That isn’t just my leftist politics speaking, here’s an article from the Torygraph dated September last year: http://www.telegraph.co.uk/news/politics/8001113/Cuts-will-bring-civil-unrest-says-police-leader.html

Then there’s stuff like the expenses scandal, which compounded the sense that politicians are just a bunch of chancers in it for what they can get. The fact that the wounds from the way we went into Iraq have not healed also plays a part, the whole sorry affair gave an entire generation the impression that no matter how many people stand up, The Man does what he wants.

Finally, there is the Arab Spring, which showed people around the world that even in some of the world’s most repressive societies, social media offer a way to congregate and organise that is very hard for the authorities to counter. Of course, our society is very, very different, but the key lesson is  that social media can bring people together and that if enough of you get together it is very hard for anyone to do anything to stop you. Whether it is peaceful revolution or an orgy of looting and arson is beside the point. The fact is that the tools are there and they make this business very difficult to police.

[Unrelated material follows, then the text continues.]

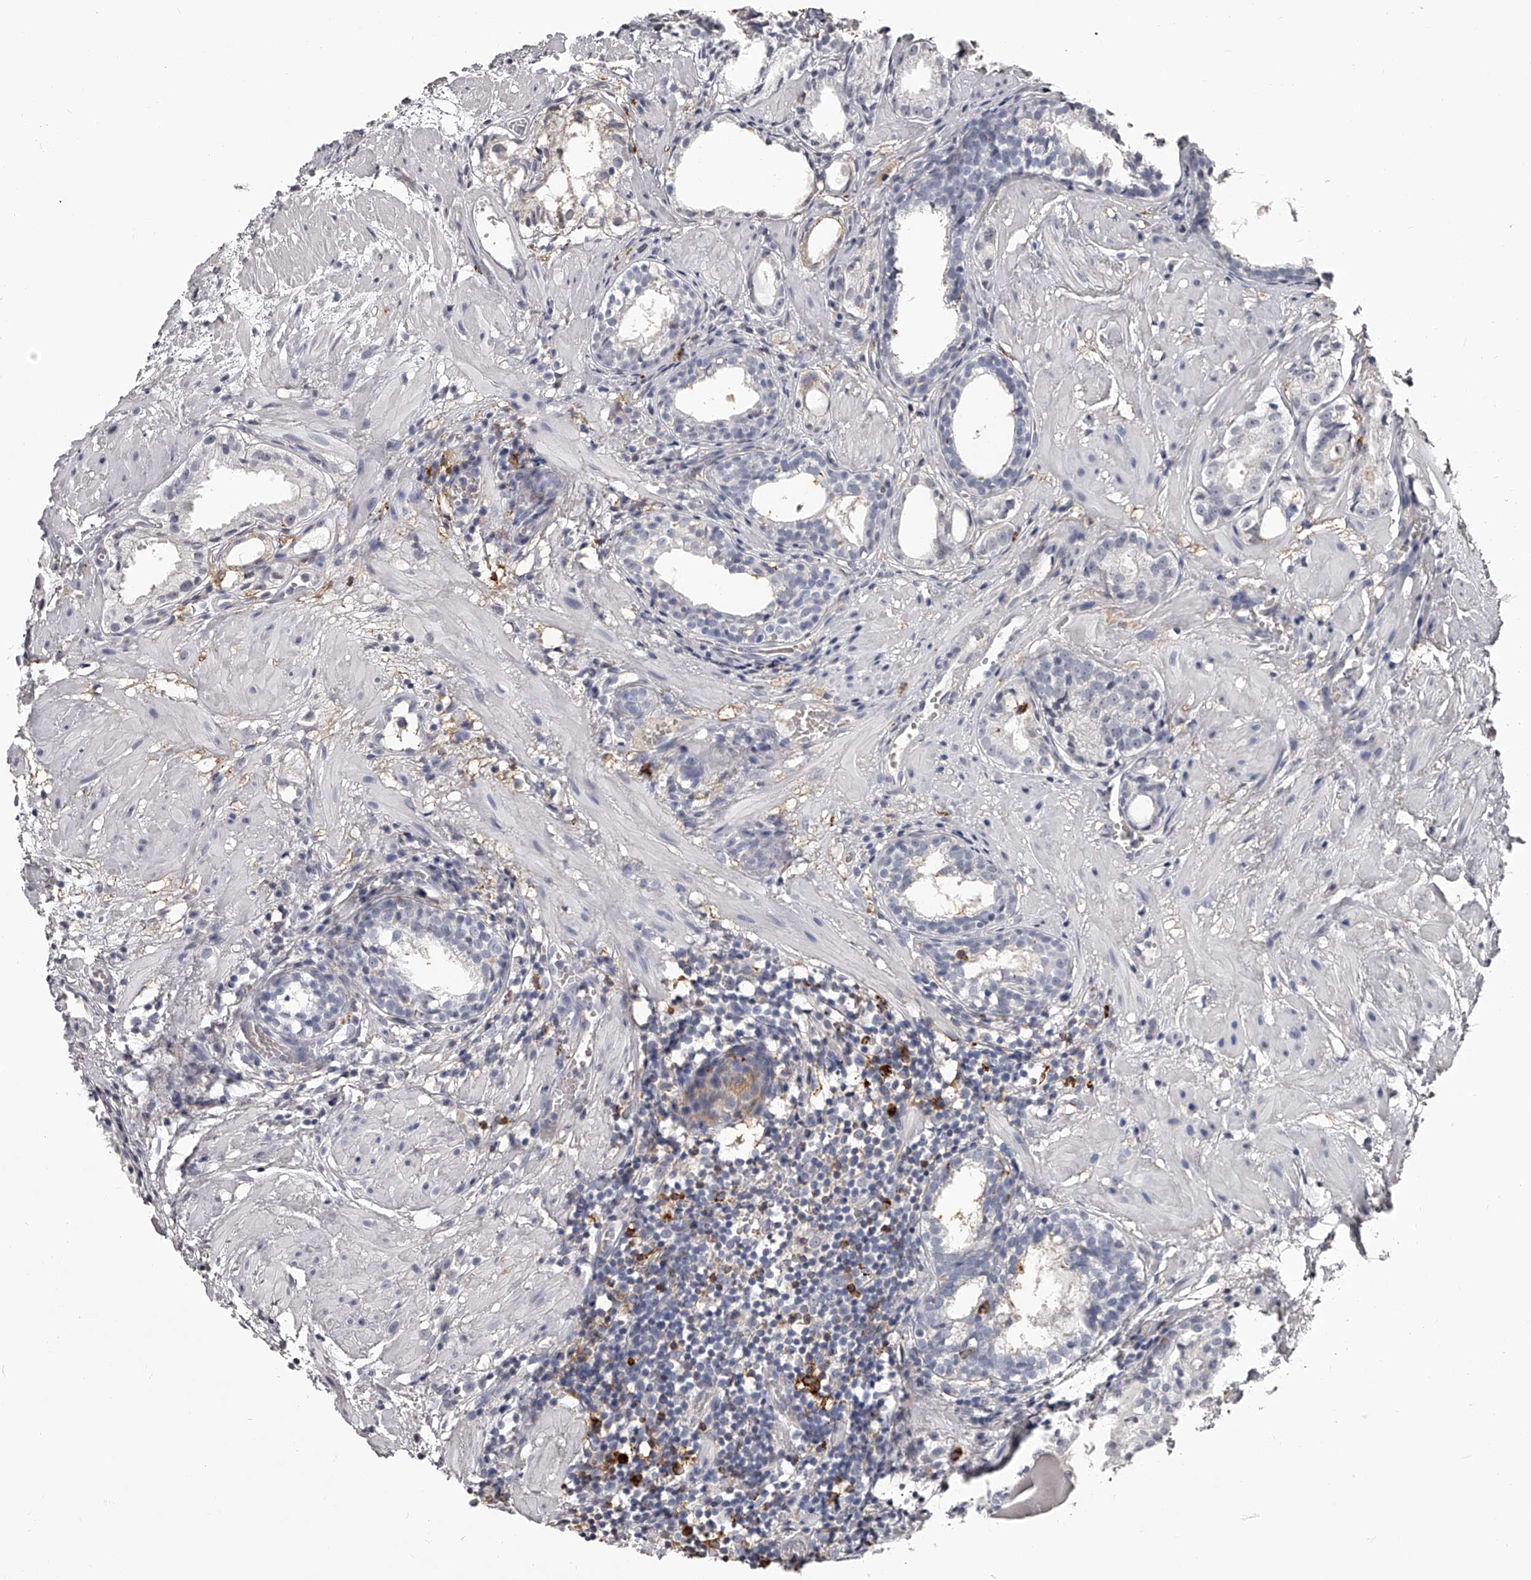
{"staining": {"intensity": "negative", "quantity": "none", "location": "none"}, "tissue": "prostate cancer", "cell_type": "Tumor cells", "image_type": "cancer", "snomed": [{"axis": "morphology", "description": "Adenocarcinoma, Low grade"}, {"axis": "topography", "description": "Prostate"}], "caption": "Immunohistochemical staining of prostate cancer (low-grade adenocarcinoma) reveals no significant staining in tumor cells. (DAB immunohistochemistry with hematoxylin counter stain).", "gene": "PACSIN1", "patient": {"sex": "male", "age": 88}}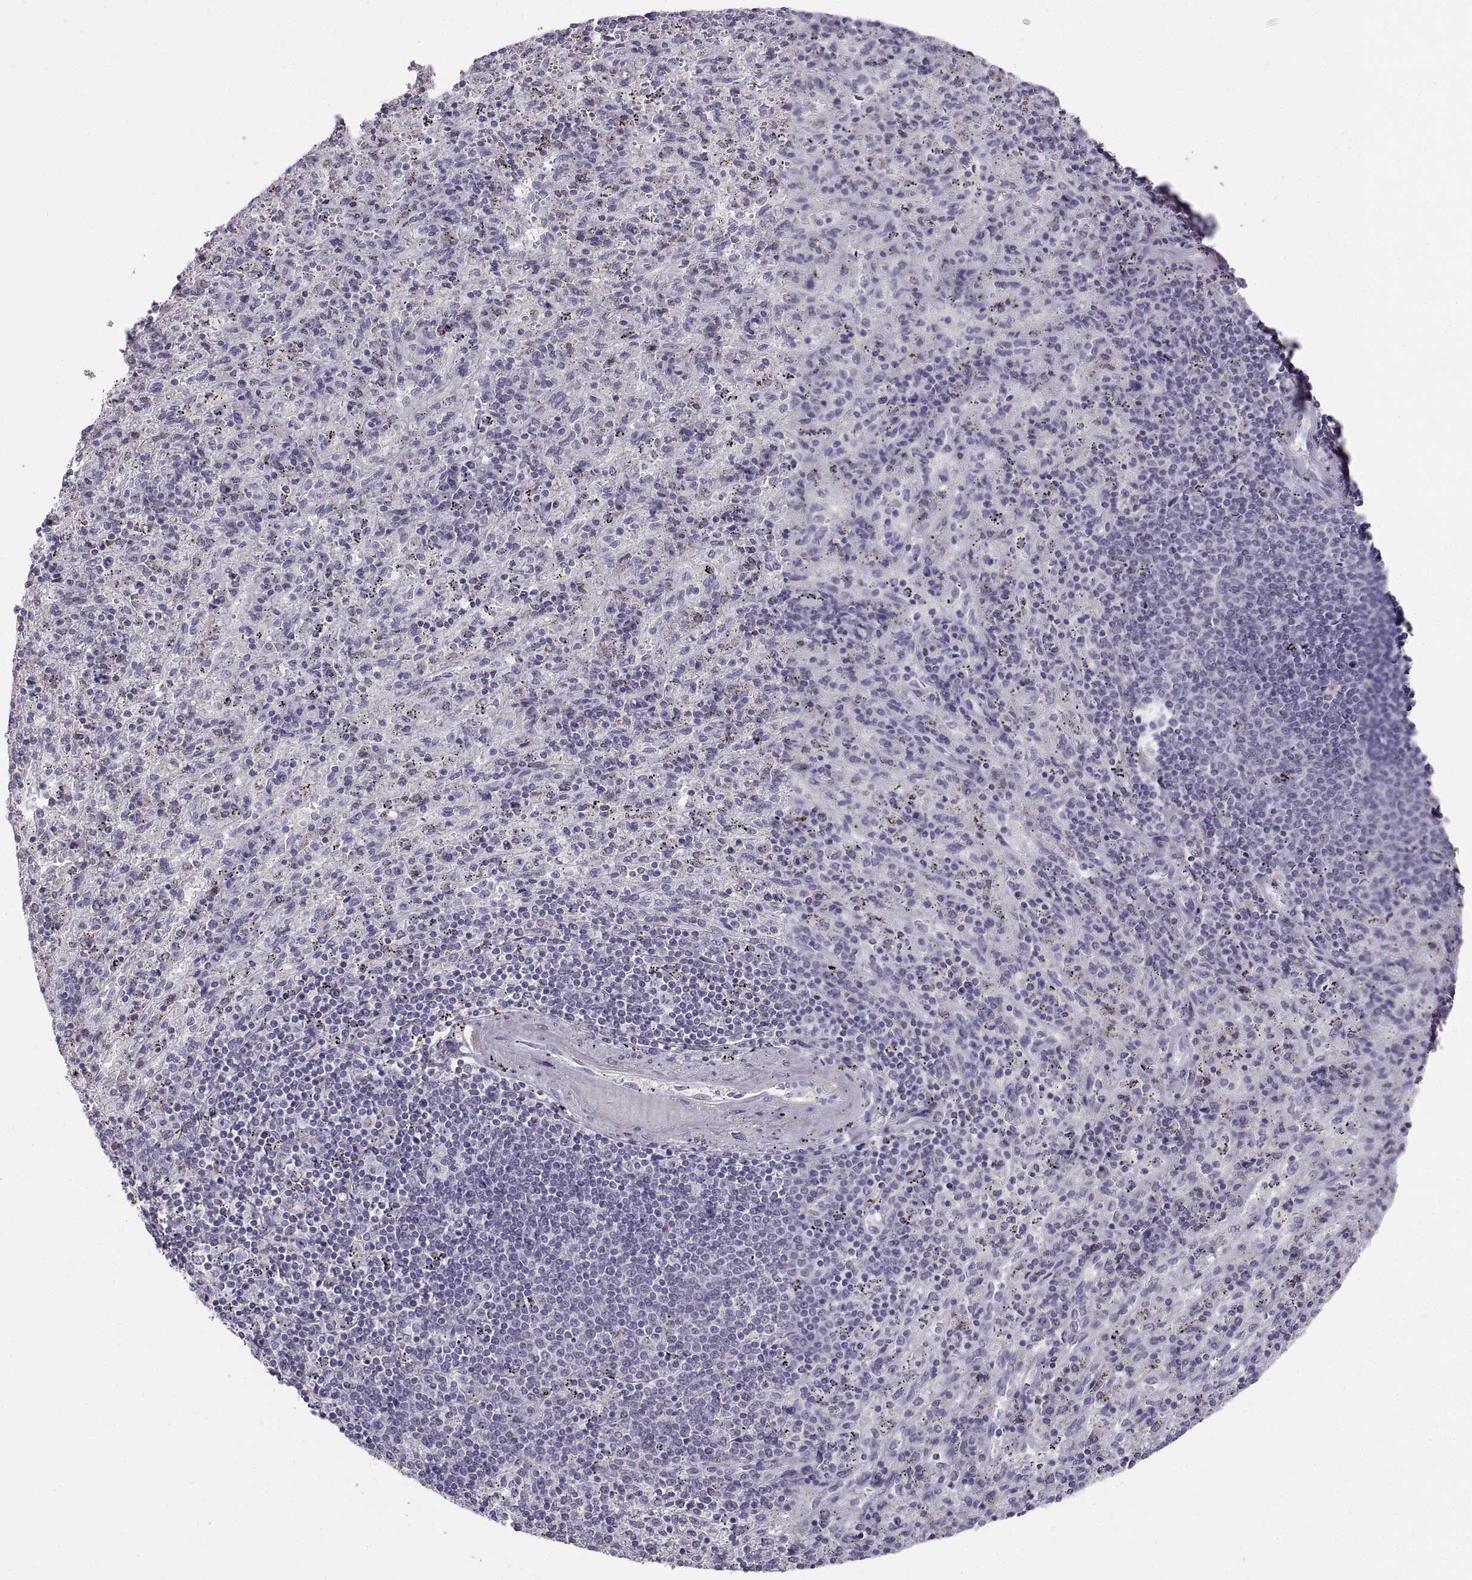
{"staining": {"intensity": "negative", "quantity": "none", "location": "none"}, "tissue": "spleen", "cell_type": "Cells in red pulp", "image_type": "normal", "snomed": [{"axis": "morphology", "description": "Normal tissue, NOS"}, {"axis": "topography", "description": "Spleen"}], "caption": "Immunohistochemical staining of normal human spleen shows no significant expression in cells in red pulp.", "gene": "COL9A3", "patient": {"sex": "male", "age": 57}}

Now, you may ask how much of this has actually filtered down to the teenagers rampaging on our streets, and the answer is probably very little. But the basic  messages do get through (even if they’re not, and sometimes especially if they’re not, true). And the messages of the last few years are these: The world economy is buggered; The police are thugs who do what they want; Politicians are thieves who don’t care about ordinary people; the bankers got away with massive theft and now we’re paying for it; young people, especially young black people, have no future because of all of the above.

So they aren’t on the streets waving placards- what would be the point? We already know protest doesn’t work. Instead they’re following the example of the crooked politicians and casino capitalists, they’re grabbing what they can while the going is good and gambling on the premise that if enough of them do it, they can’t all get busted. Also, the weather has been pretty good of late and school’s out for summer.

A lot of people have said that this isn’t political. And in the sense of slogans, banners and manifestos, that is indeed the case. But in a society that privileges property and wealth above all else, what more political act is there than violating property and engaging in theft?